Technological advancements are further transforming the sector. By 2025, AI-driven logistics could cut delivery times by 30%, while drones and autonomous vehicles are expected to streamline last-mile delivery. “Meanwhile, investments in local warehousing and micro-fulfillment centers are on the rise, with 70% of companies likely to adopt them by 2025 to speed up deliveries. The industry is also seeing intense competition, with platform numbers expected to grow by 15% by 2025. To stay ahead, companies are innovating with private labels, offering curated products to boost visibility and sales while focusing on partnerships, technology, and sustainability,” Ramanathan commented.
By 2025, quick commerce players will face both substantial opportunities and risks. The sector’s growth is highlighted by a Meta report, which shows 91% of Indian online consumers surveyed are aware of quick commerce, with over half using it recently. A Deloitte study reveals that 18% of respondents prefer buying food and beverages through quick commerce, a 230% growth between 2021 and 2023, with some large FMCG brands seeing 35% of their online sales from this channel.
However, competition is intensifying, driving up customer acquisition costs by 15% in the past year. The challenge of balancing rapid delivery with profitability is significant, as logistics and labour costs account for 40% of total expenses. Regulations on data privacy, labour practices, and sustainability are also increasing costs. New data privacy laws may raise compliance costs by 10%, while the push for eco-friendly practices, like electric delivery vehicles, will require substantial investment, with 60% of firms expected to adopt these by 2025.
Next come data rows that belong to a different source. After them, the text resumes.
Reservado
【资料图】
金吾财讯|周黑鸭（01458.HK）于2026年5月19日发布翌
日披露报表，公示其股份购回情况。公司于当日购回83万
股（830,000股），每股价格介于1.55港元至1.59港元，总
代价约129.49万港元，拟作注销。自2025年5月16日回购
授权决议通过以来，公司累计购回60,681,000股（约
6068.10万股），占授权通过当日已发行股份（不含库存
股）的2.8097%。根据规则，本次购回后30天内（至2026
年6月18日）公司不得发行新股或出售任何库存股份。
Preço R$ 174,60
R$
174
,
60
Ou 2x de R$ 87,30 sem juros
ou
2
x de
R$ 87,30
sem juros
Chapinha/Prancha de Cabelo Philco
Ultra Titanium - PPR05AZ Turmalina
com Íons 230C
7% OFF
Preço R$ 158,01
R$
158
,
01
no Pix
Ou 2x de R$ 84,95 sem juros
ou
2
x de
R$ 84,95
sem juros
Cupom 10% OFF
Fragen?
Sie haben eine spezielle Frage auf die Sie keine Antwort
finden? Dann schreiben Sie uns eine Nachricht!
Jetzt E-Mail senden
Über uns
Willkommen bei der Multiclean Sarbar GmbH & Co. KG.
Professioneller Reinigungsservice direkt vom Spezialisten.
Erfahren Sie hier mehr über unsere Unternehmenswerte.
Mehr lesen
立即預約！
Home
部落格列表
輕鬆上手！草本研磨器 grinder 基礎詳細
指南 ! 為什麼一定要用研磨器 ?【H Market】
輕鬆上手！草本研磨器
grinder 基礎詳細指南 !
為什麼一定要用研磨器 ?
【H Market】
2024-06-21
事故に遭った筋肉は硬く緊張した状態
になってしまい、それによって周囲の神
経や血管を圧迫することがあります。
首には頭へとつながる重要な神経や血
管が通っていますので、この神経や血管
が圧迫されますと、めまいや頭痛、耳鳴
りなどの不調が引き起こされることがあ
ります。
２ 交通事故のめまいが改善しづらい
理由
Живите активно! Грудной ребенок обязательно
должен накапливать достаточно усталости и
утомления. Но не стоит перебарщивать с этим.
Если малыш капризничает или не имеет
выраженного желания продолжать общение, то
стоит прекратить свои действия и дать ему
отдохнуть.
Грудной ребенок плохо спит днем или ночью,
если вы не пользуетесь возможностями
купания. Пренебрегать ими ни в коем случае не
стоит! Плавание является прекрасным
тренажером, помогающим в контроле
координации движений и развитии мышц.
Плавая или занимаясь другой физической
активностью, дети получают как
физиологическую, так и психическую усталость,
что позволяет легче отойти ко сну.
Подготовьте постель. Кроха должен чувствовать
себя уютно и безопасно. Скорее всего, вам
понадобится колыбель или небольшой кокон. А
The allure of 10-minute food delivery has captivated customers, but it has also set an unforgiving pace for companies in the quick commerce space. As the market matures, the initial frenzy for 10-minute deliveries may give way to a more balanced approach. “While Q-commerce serves a specific purpose and is growing at a rapid pace, I am not really gung-ho about its product promise. In a country like India with adverse traffic conditions, it is unreasonable to expect deliveries in 10-15 minutes. Surely heavens won’t fall if the consumer has to wait for half an hour or so. I think dark stores is a good idea. But here again, instead of just creating neighbourhood warehouses, I would have liked to see tangible benefits being offered to the consumers in terms of building loyalty and engagement. Speedy delivery, indeed, is a huge benefit but 10 minutes delivery imposes a huge pressure on the service provider. Currently everybody is jumping on to this bandwagon but I wonder if it’s sustainable?,” Sanjay Trehan, digital and new media advisor, commented. Companies will need to re-evaluate whether this model is a sustainable solution or a passing trend fueled by aggressive competition. The next phase of the industry will likely hinge on technological innovation, regulatory adaptation, and consumer demand for both speed and quality.
Ultimately, the race for ultra-fast delivery is not just about winning over customers—it’s about defining what the future of food delivery should look like. For players in this heated battle, it’s no longer just a sprint; it’s a marathon where adaptability, foresight, and responsibility will determine the true winners.